Well better than nothing

Well better than nothing

As Diabetic Investor reported just yesterday the deal between Bayer and Panasonic/KKR is coming to fruition and it looks like Bayer really wants out. According to several reports that sale price will come in around $830 million, a far cry from the $2 billion some thought the unit could fetch.

While we’re sure Bayer is excited to finally unload this unit, we’re also pretty sure the sale price (if accurate) isn’t being well received at Abbott (NYSE:ABT), Roche or Johnson and Johnson (NYSE:JNJ). JNJ in particular might be feeling pretty bad as not only is the sale price well below expectations the fact that two recent insulin pump IPO’s have been delayed doesn’t bode well for their insulin pump unit Animas. Yes we know that JNJ publicly states they are committed to diabetes yet we also know that if the right offer came along they sell in heartbeat.

Looking back on this saga, remember this is not the first time Bayer had the unit up for sale, Diabetic Investor can only think that Bayer overplayed their hand. At time it looked like Sanofi (NYSE:SNY) was going to buy the unit and pay $1 billion or so, believing they had a deal in place Bayer went to back to Panasonic (yes they were involved the first time around too) who smartly said they did not want to outbid Sanofi. What Bayer should have known is that Sanofi isn’t very good at making decisions and eventually backed out of the deal.

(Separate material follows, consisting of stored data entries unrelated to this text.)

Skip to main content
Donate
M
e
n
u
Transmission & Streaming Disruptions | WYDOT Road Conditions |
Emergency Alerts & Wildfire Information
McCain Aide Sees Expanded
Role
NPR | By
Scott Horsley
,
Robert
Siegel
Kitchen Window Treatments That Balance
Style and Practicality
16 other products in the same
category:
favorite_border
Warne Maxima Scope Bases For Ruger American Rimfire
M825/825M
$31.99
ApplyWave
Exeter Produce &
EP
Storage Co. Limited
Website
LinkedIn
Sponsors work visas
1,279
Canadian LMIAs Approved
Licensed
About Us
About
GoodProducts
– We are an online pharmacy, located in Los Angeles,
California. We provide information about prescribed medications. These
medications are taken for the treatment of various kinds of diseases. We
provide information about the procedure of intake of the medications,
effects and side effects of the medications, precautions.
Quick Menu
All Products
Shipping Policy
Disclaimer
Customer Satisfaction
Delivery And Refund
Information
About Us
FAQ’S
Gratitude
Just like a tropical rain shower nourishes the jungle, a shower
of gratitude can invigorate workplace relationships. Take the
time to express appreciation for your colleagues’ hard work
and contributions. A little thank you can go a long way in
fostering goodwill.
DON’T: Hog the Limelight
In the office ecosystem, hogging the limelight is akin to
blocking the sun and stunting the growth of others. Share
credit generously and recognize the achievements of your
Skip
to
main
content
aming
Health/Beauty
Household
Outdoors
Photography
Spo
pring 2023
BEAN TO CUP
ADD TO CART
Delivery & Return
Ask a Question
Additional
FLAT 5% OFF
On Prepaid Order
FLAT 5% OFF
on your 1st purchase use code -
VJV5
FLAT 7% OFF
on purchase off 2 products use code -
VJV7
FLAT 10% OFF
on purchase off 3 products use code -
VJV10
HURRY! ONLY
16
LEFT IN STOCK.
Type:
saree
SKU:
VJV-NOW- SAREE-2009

While Diabetic Investor commends Panasonic/KKR for their discipline it remains to be seen if anything at all will change. As we noted previously we view this move as more defensive than offensive. Even at the lower price the company, assuming they do want to compete, will have invest millions more just to have the chance at being competitive.

Although Bayer may have overplayed their hand Diabetic Investor also believes they should be commended too. To their credit they saw the handwriting on the wall, realized they were ill-equipped to handle where the market is going and decided better to get out before there was no value whatsoever.

The question is are the people at Abbott and Roche paying attention? This is not to say that JNJ shouldn’t but they are in much better shape than either Abbott or Roche.

Let’s see if this is the start of the dominos falling, as some suspect or whether this is just a one hit wonder.